Clinton's rebuke came in response to questions over Trump's reaction to Russian President Vladimir Putin in Helsinki on Monday after it was reported the Russian president talked to Trump about the possibility of prosecuting American-born British financier Bill Browder and McFaul for alleged crimes.
CNBC reporter John Harwood tweeted Wednesday that White House press secretary Sarah Huckabee Sanders "declined to rule out US cooperation in that effort" and that Trump would consult his national security team.
"WH press sec Sanders acknowledged that Putin talked to Trump about his interest in prosecuting financier Bill Browder and former US ambassador Michael McFaul. she declined to rule out US cooperation in that effort, saying Trump would consult his national security team," Harwood tweeted.
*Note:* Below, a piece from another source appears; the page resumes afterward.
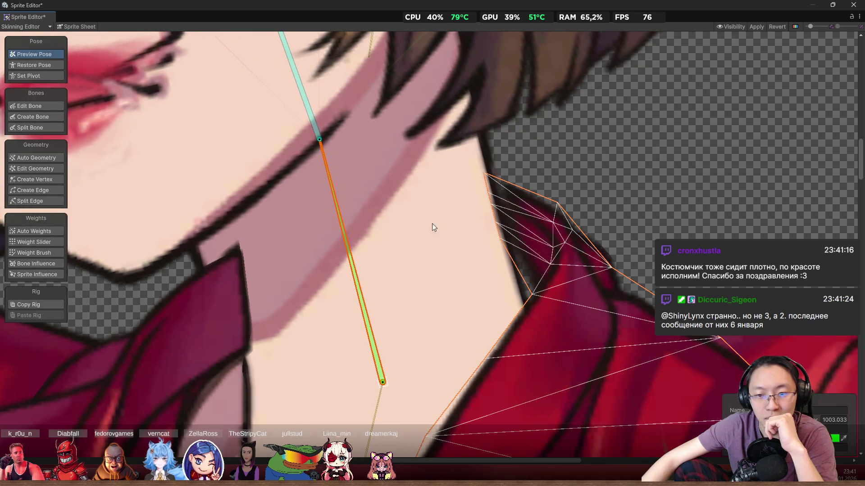
scroll(477, 203, "down", 4)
WH press sec Sanders acknowledged that Putin talked to Trump about his interest in prosecuting financier Bill Browder and former US ambassador Michael McFaul. she declined to rule out US cooperation in that effort, saying Trump would consult his national security team
— John Harwood (@JohnJHarwood) July 18, 2018
Clinton called McFaul a "patriot" and said it is "deeply troubling" that the Trump administration would hesitate to defend him.
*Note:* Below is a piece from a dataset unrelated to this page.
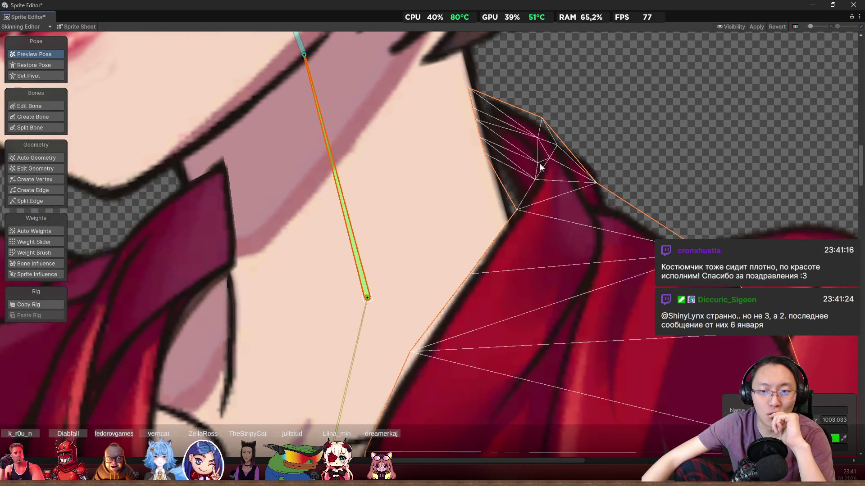
left_click(65, 179)
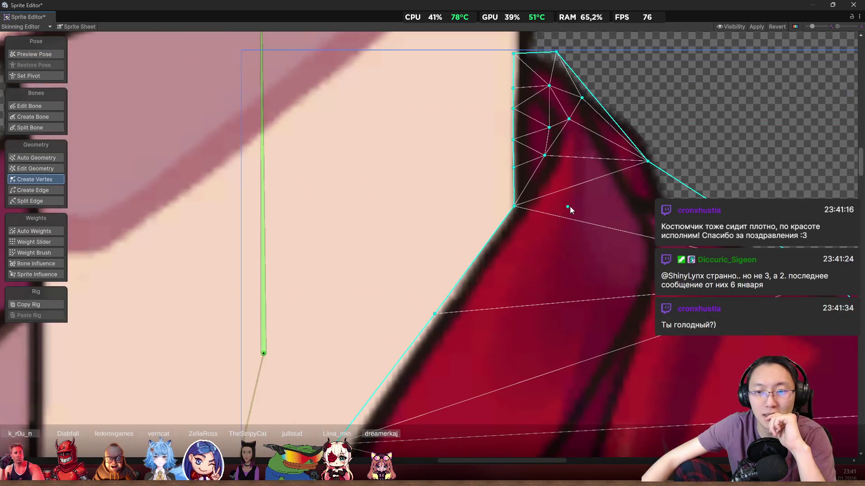
left_click(627, 194)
— Hillary Clinton (@HillaryClinton) July 19, 2018
Clinton has faced scrutiny of her own when it comes to failing to defend a diplomat, as Chris Stevens, the U.S. ambassador to Libya, was killed in a terrorist attack on the U.S. diplomatic compound in Benghazi, Libya. Two security contractors said last September that the Clinton State Department silenced them when they attempted to speak up about Benghazi lapses.
Sanders did not say whether Trump supports the idea of letting Russian authorities question U.S. officials. She did, however, push back against the notion that Trump made a commitment to help Putin with his request to question a list of of suspects released by Russia on Tuesday, a list that includes Browder and McFaul.
"There was some conversation about it, but there wasn't a commitment made on behalf of the United States," Sanders said. "The president will work with his team and we'll let you know if there is an announcement on that front."
State Department spokesperson Heather Nauert said she couldn't speak to Sanders' comments earlier Wednesday, but she slammed the Russian request to question McFaul as "absolutely absurd."
"Well, I can't answer on behalf of the White House with regard to that," Nauert said. "But what I can tell you is that the overall assertions that have come out of the Russian government are absolutely absurd. The fact that they want to question 11 American citizens and the assertions that the Russian government is making about those American citizens, we do not stand by those assertions that the Russian government makes."
Russia has previously alleged McFaul’s involvement in money crimes, along with Browder, whom Russia convicted in absentia in 2013, but McFaul pushed back on Twitter against Putin's request as a "crazy idea."
"Trump administration needs to denounce this crazy idea now," tweeted McFaul, who has been critical of Putin’s policies as well as those of Trump.